Publié le 28 mai 2020
Écriture inclusive: les grandes institutions se doivent de montrer l’exemple
À l’occasion de la Semaine de l’égalité en mars dernier, l'UNIGE se dotait d’une directive fixant les principes de l’écriture inclusive et épicène au sein de l’institution. Une mesure justifiée sur le plan scientifique mais qui demande un peu de savoir-faire et de créativité. Entretien avec le professeur Daniel Elmiger (Faculté des lettres et IUFE), spécialiste du sujet depuis une trentaine d’années
L’intégralité de cet entretien est à lire dans le magazine Campus n° 141, à paraître début juin
L’influence du langage sur les rapports de genre est-elle avérée scientifiquement?
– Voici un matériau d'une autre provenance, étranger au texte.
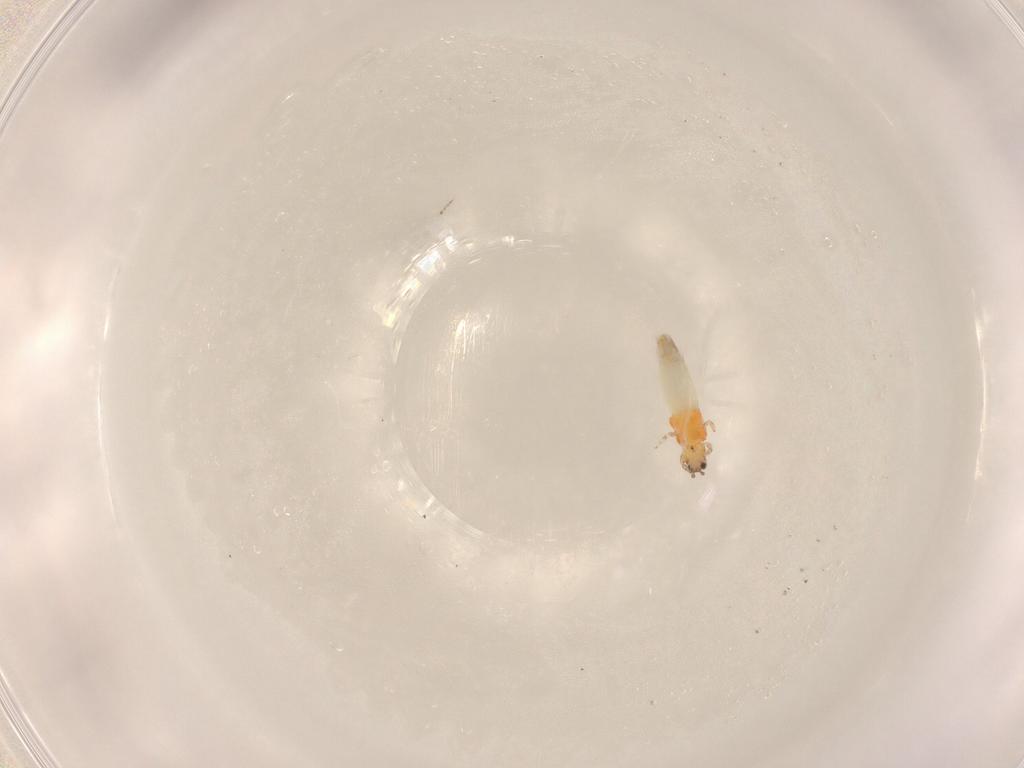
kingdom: Animalia
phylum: Arthropoda
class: Insecta
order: Thysanoptera
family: Thripidae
Daniel Elmiger: Il existe de nombreux travaux qui vont dans ce sens. Pascal Mark Gygax, qui est professeur de psychologie à l’Université de Fribourg, a, par exemple, mené plusieurs recherches expérimentales qui attestent de l’impact positif des formes dites inclusives sur la construction identitaire des enfants et les perceptions des chances de succès des femmes dans la société. Dans ces travaux, il n’existe pratiquement aucune controverse sur l’effet de l’utilisation du masculin comme valeur par défaut: cet usage contraint indéniablement notre cerveau à voir le monde au travers d’un prisme androcentrique, c’est-à-dire considérant les hommes comme majoritaires et constituant une norme inéluctable. Ces travaux montrent par ailleurs que les représentations liées au genre se font de manière presque automatique dans notre cerveau et, qu’en cas d’ambiguïté, celui-ci tranche généralement pour le masculin sans que cela soit forcément conscient.
Pratiquement, qu’elle est la meilleure façon d’éviter ce type de pièges?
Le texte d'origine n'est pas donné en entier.